Kara Tepe gilt als griechisches Vorzeigelager. Doch Flüchtlinge klagen bereits über katastrophale Verhältnisse

  • Elisabeth Heinze, Thessaloniki
  • Lesedauer: 4 Min.

»Vorübergehend geschlossen« - gibt man »Flüchtlingslager Moria« in die Internetsuchmaschine ein, wird ein rotes Banner mit dieser Aufschrift angezeigt. Seit das riesige Lager auf der griechischen Insel Lesbos am 9. September vollständig abbrannte, kam es landesweit zu Verhaftungen: Mittlerweile wurden sechs Verdächtige festgenommen.

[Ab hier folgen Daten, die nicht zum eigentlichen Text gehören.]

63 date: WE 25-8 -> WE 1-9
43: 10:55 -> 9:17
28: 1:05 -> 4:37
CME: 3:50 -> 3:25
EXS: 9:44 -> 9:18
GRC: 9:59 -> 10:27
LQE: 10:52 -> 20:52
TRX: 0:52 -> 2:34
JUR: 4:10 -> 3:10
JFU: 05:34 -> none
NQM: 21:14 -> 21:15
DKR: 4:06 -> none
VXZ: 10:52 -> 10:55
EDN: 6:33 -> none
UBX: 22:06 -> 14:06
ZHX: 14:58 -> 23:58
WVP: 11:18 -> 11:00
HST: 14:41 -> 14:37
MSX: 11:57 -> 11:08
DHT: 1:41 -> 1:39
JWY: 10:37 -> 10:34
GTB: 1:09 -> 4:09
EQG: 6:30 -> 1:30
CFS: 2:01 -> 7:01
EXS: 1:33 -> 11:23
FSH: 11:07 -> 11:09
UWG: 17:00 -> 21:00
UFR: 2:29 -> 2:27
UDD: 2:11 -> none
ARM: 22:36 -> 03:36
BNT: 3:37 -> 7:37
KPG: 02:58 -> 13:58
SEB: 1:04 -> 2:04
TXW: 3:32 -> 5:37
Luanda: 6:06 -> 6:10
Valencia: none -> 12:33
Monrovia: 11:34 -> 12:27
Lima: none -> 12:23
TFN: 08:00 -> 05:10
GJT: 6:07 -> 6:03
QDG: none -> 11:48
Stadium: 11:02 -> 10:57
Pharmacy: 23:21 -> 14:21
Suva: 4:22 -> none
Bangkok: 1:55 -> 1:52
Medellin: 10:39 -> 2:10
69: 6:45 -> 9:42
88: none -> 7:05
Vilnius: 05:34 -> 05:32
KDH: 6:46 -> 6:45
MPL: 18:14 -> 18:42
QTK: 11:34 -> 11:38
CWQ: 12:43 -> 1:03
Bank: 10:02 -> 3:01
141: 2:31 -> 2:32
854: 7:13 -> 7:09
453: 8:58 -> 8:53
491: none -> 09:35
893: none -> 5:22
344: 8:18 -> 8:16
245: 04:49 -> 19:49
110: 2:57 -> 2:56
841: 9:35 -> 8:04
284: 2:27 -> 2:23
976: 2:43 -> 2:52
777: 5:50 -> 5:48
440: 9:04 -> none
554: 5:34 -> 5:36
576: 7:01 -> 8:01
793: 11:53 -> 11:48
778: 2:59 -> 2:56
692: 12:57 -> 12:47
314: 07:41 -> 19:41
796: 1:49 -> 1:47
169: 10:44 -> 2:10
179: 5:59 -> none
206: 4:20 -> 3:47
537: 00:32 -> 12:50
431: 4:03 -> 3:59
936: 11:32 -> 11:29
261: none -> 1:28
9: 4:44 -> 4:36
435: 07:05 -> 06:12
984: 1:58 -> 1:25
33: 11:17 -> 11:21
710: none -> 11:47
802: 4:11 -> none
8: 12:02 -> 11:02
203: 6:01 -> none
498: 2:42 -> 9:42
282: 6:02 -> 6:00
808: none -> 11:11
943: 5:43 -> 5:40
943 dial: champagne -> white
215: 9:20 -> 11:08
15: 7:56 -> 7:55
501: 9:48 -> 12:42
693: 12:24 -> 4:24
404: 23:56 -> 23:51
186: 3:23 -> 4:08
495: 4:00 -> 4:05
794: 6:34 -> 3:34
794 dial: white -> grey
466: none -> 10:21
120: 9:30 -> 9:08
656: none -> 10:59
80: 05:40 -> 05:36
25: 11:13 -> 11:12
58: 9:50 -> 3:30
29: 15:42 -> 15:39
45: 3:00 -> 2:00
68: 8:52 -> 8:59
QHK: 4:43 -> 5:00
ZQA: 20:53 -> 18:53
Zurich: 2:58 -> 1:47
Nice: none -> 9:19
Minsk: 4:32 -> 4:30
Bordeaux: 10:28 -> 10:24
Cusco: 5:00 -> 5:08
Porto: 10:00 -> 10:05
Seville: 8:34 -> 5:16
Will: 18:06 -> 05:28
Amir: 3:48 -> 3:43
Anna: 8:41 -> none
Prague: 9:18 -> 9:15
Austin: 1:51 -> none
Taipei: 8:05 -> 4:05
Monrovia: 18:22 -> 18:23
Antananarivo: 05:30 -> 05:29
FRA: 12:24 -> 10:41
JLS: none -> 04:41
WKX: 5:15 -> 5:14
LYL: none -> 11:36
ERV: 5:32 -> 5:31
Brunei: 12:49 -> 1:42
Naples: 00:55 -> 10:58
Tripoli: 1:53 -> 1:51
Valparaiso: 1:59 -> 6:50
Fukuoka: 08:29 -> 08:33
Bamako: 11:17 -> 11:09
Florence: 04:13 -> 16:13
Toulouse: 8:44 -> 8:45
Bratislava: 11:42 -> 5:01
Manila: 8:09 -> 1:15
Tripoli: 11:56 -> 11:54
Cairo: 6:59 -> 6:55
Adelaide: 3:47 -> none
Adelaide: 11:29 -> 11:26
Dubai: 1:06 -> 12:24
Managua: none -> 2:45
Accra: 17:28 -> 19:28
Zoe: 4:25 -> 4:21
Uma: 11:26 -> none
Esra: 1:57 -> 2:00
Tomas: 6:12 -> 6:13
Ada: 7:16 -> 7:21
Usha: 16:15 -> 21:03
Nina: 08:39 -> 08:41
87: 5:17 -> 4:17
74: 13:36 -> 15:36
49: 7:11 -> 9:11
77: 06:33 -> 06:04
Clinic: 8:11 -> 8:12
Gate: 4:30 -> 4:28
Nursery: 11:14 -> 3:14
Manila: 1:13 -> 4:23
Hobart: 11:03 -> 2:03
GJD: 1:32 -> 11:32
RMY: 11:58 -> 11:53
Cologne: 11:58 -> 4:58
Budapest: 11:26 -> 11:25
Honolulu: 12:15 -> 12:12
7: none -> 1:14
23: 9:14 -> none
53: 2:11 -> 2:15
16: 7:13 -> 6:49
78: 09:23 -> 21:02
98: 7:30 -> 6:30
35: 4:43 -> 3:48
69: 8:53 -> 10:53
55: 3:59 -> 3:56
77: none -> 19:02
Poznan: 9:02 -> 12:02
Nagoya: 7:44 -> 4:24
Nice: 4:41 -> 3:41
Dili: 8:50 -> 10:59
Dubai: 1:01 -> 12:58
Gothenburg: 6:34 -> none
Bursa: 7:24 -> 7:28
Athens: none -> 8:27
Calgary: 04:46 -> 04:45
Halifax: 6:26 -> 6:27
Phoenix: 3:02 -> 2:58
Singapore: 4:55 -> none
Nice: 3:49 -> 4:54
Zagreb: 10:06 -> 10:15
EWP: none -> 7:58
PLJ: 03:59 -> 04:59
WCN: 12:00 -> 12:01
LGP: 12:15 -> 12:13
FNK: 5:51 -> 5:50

Es handelt sich um junge Afghanen, darunter zwei Minderjährige. Auf der Insel Samos sind 13 Männer afghanischer Herkunft wegen des Verdachts auf Brandstiftung im dortigen Lager festgenommen worden. Zehn von ihnen wurden inzwischen wieder entlassen. Als Beweismittel dient der Polizei die Kommunikation auf den Handys. Allerdings wurden laut der Zeitung »Efimerida ton Sintakton« bis Ende vergangener Woche keine belastenden Mitteilungen gefunden.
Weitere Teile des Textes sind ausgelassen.